Parmi les sondés, 72% des banques jugent que l'échec de l'accord fiscal avec l'Allemagne a un impact positif ou plutôt positif, indique Ernst & Young dans son sondage "Baromètre des banques" 2014 publié jeudi. Les petits et moyens établissements semblent en profiter le plus, leur modèle d'activité reposant pour une grande part sur la gestion d'actifs de clients étrangers.

Autre conséquence: seules 21% des banques ont commencé la mise en oeuvre de l'entraide fiscale, 61% estiment ne pas devoir agir trop rapidement.

Pourtant, les accords conclus avec la Grande-Bretagne et l'Autriche risquent peu de provoquer des transferts d'actifs, jugent les établissements bancaires: 74% d'entre eux pensent que les pertes seront insignifiantes et seuls 12% tablent sur une déperdition de 5%-10%. Les banques étrangères sont les plus optimistes.

Malaise face à la réglementation

Le différend fiscal avec les Etats-Unis est par contre perçu comme "clairement préjudiciable" par une grosse majorité (73%). Les banques ne craignent pas tant les éventuelles pertes que les coûts liés au traitement et à la fourniture des données requises.

En matière de transparence fiscale, l'échange automatique d'informations paraît inéluctable à 74% des établissements questionnés. Pourtant, 57% jugent que les évolutions actuelles auront des conséquences "négatives" ou "plutôt négatives" sur la place financière suisse.

Les établissements interrogés sont 79% à redouter l'application de la directive européenne MiFID II, relative aux instruments du marché financier, en phase d'adoption. Selon eux, celle-ci risque notamment de compliquer l’accès au marché. "Reste à voir si l’UE considérera la réglementation suisse prévue comme équivalente, cette reconnaissance étant la condition d’un accès au marché", explique Bruno Patusi, Responsable Wealth & Asset Management chez EY Suisse, cité dans le communiqué.

Optimisme pour l'avenir

Malgré "un environnement de plus en plus défavorable marqué par des taux d’intérêt faibles, une baisse des volumes de transactions et une pression réglementaire", selon Patrick Schwaller, Managing Partner FSO Assurance chez EY Suisse, cité dans le communiqué, la branche se montre largement confiante pour l'avenir, à 75%, contre 70% en 2013.

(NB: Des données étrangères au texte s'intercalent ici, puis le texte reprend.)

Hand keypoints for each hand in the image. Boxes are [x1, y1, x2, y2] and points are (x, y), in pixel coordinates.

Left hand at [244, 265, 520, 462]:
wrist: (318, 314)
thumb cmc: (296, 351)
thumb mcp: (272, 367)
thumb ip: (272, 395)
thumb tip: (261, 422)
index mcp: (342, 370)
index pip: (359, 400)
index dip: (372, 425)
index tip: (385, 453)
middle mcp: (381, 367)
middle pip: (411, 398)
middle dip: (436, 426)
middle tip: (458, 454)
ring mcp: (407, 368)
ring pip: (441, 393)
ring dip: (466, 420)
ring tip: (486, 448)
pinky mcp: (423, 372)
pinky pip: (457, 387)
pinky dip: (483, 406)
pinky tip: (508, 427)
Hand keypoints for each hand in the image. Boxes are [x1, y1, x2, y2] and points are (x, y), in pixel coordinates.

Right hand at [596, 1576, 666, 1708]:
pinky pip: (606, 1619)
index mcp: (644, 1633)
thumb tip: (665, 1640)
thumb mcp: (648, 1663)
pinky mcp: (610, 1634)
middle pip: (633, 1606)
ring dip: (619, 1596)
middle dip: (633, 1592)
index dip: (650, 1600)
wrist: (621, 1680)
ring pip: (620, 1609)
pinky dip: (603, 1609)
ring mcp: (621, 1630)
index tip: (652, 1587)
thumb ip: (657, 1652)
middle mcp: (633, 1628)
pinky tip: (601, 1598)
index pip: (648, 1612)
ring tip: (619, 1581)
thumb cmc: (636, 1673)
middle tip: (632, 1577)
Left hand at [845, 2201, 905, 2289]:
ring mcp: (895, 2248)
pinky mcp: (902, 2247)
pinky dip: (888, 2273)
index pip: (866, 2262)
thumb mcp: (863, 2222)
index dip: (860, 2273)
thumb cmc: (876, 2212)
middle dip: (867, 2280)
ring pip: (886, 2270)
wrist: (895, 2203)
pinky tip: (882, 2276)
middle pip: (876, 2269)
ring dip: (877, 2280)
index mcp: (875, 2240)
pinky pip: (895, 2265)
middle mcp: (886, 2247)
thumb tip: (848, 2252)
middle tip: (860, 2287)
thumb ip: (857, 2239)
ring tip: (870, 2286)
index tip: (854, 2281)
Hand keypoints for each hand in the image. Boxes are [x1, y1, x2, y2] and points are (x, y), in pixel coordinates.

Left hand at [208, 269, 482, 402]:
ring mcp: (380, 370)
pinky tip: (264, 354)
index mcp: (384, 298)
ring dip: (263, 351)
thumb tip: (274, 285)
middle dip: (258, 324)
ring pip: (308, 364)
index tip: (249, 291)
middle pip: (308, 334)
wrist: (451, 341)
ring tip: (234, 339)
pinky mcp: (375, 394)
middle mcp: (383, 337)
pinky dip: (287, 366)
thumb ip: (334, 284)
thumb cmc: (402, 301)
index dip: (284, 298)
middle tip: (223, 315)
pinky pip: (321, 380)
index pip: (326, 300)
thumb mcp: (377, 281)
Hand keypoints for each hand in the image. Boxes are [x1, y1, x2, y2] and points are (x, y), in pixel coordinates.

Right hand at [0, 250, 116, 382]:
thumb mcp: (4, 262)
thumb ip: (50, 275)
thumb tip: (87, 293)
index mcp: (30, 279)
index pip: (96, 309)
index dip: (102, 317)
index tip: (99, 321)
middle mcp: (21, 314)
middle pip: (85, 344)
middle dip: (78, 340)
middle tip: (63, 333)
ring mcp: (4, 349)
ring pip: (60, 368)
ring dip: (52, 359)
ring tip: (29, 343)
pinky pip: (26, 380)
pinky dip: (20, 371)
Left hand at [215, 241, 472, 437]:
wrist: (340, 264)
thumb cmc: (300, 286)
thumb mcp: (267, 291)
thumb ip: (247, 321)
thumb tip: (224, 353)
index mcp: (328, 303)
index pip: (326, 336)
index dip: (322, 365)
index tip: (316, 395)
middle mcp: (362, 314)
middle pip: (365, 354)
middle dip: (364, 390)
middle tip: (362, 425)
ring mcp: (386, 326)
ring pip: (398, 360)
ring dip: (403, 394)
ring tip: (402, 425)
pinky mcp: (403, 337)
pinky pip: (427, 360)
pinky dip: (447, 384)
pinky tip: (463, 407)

75% des banques interrogées tablent sur une évolution "positive" ou "plutôt positive" de leur résultat d'exploitation ces prochains mois. Plusieurs estiment être sorties renforcées de la crise. Elles s'attendent par contre à une baisse des salaires et à un renforcement des consolidations. 20% des établissements, soit deux fois plus que lors de l'enquête précédente, prévoient même des suppressions d’emplois.

Par ailleurs, 77% sont d'avis que le marché suisse de l'immobilier se rapproche actuellement de l'effet de bulle et 53% anticipent de ce fait un resserrement de la politique de crédit. Dans ce contexte, 82% considèrent comme pertinent le volant anticyclique de fonds propres activé par le Conseil fédéral sur demande de la Banque nationale pour les crédits hypothécaires.

Le baromètre bancaire 2014 EY repose sur un sondage effectué sur mandat par l'institut Valid Research auprès de 120 dirigeants d'établissements. L'échantillon comporte 33% de banques privées, 22% de banques étrangères en Suisse, 34% de banques régionales et 11% de banques cantonales. Un petit cinquième (18%) des établissements provient de Suisse romande.